Project presentation slides

  • 1. College Scorecard Predicting Earnings To Debt Ratio Emdadul Haque and Derek Atwood
  • 2. Data Description College Scorecard data: https://www.kaggle.com/kaggle/college-scorecard ● Data collected from 1996 - 2013 ● 2009 dataset chosen for completeness and recency ● 7149 observations / 1484 features ● Each observation corresponds to a unique College ● Features related to demographics, cost of attendance, proportion of students receiving financial aid, earnings multiple years after matriculation, etc
  • 3. Data Description ● Lots of missing data! ● Some information not reported by specific Colleges ● Some information suppressed for privacy
  • 4. Data Processing ● Variables with >15% of observations missing were removed ● Response variable created as a ratio of median earnings six years after matriculation vs. median debt ● For each variable, missing values were replaced with the median of non-missing values ● Highly correlated and low variance variables were removed
  • 5. Data Processing ● Outliers diagnosed and removed (~0.5% of response variable)

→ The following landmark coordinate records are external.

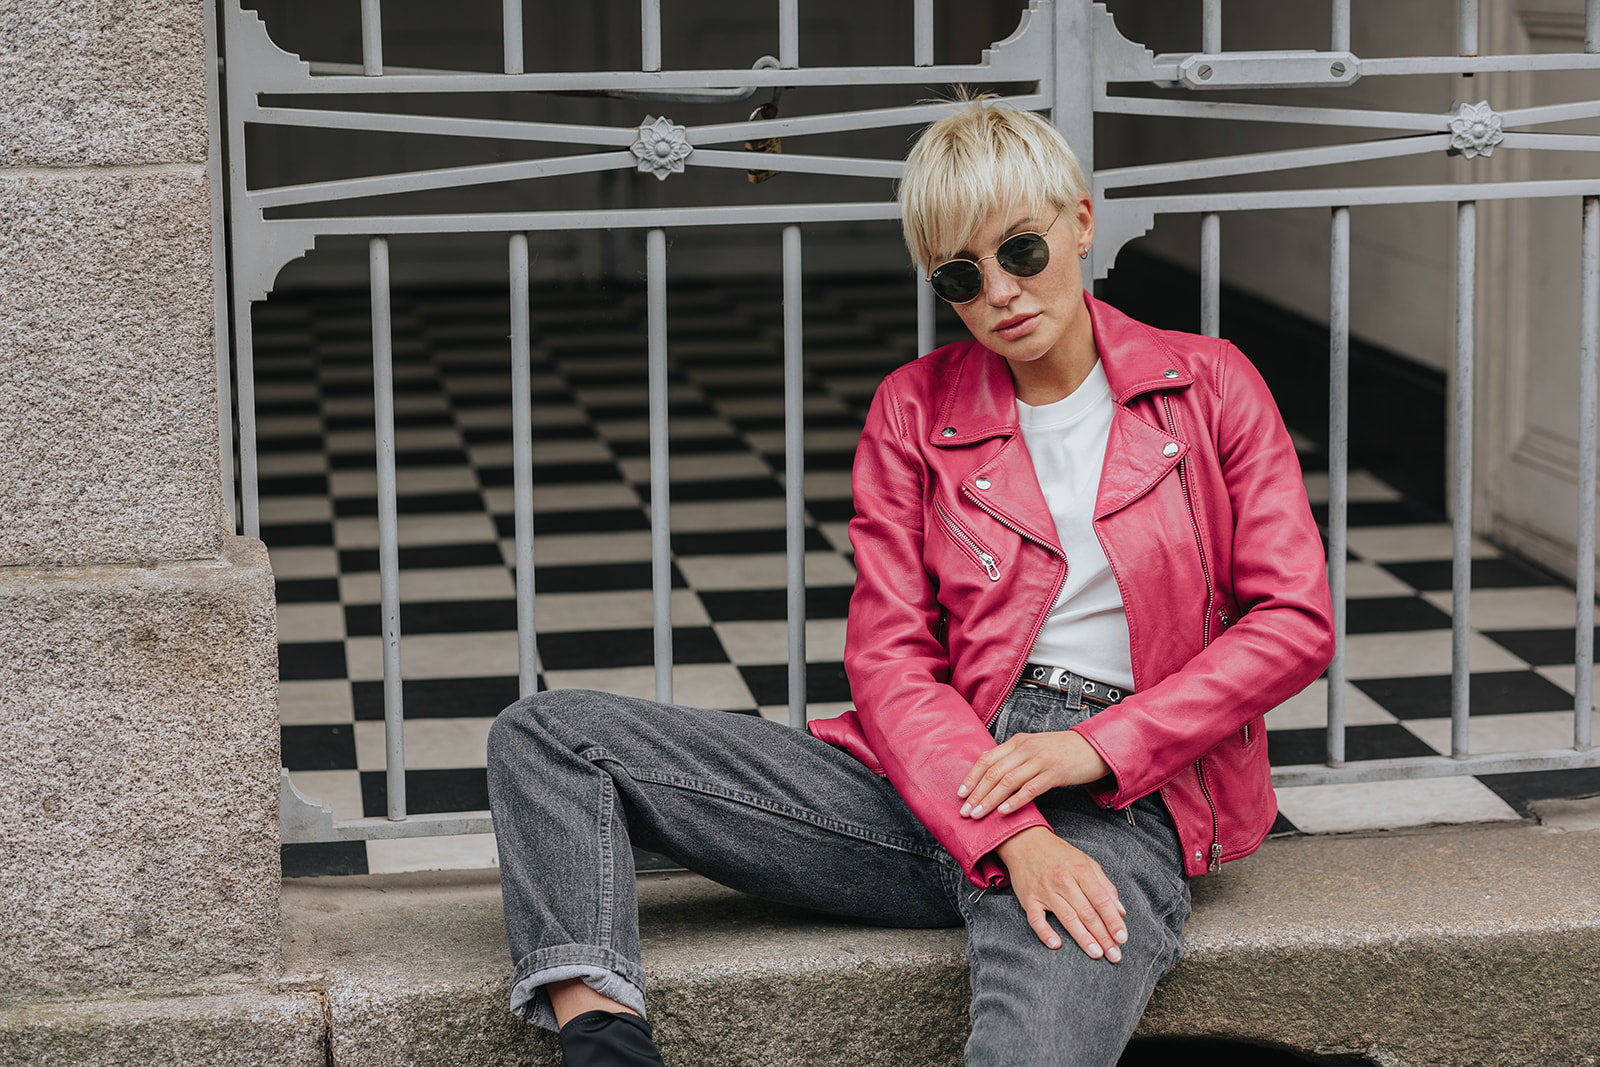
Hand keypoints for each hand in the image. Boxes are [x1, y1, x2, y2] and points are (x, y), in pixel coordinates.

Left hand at [957, 729, 1109, 819]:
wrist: (1093, 747)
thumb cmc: (1063, 752)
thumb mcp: (1034, 750)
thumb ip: (1014, 760)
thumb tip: (991, 778)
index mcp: (1018, 742)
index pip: (987, 759)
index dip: (971, 777)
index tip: (960, 794)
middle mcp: (1026, 748)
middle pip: (994, 772)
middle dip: (976, 793)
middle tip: (965, 811)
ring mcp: (1041, 759)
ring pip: (1008, 781)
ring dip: (990, 800)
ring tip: (979, 814)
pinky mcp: (1055, 772)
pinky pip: (1031, 788)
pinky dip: (1015, 801)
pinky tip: (1005, 811)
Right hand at [995, 826, 1126, 960]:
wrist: (1026, 842)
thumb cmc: (1059, 854)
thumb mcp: (1086, 862)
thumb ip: (1105, 886)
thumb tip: (1120, 910)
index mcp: (1081, 871)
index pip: (1101, 900)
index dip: (1113, 921)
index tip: (1122, 938)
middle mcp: (1064, 882)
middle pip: (1087, 913)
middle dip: (1103, 936)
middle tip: (1114, 954)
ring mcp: (1045, 891)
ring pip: (1067, 918)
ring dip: (1083, 938)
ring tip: (1096, 953)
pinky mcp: (1029, 899)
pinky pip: (1036, 919)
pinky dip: (1045, 932)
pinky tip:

  • 6. Analysis ● Originally we intended to use data from 2009 to predict earnings to debt ratio for 2011 ● Predictors with low amounts of missing values in 2009 had large amounts of missing values in 2011, and vice versa ● Final data consisted of 5130 observations and 223 predictors ● 2009 data split into training (70%) and testing (30%) sets
  • 7. Methodology Linear Model: ● Poor performance (negative predicted ratios) Lasso: ● Exploratory lasso model selected ~120-130 variables for various iterations ● Models resulted in MSE of ~0.45 (R2 ~0.65) Principal Component Analysis ● No single predictor explained a significant percentage of variance
  • 8. Random Forest Explained ● Ensemble learning method that aggregates regression trees ● A subset of the total predictors is used to build each tree ● + Handles large numbers of variable without deletion ● + Runs efficiently on large data sets ● + Inherent treating of interactions between variables ● - Loss of interpretability
  • 10. Random Forest Final Model: One-half of the total predictors used per tree Forest of 200 trees MSE of ~0.3 (R2 ~ 0.75)
  • 11.
  • 12. Conclusion ● Missing data provided greatest challenge to building an accurate model ● Data was decidedly unclean - redundant variables, missing factor levels, etc ● Significant amount of data processing required (~¾ of time spent) ● Imputing missing data with median values increased model performance ● The large amount of missing data likely sets an upper bound on the performance of this model, but more data processing, feature engineering, and additional tuning of parameters could result in more robust performance.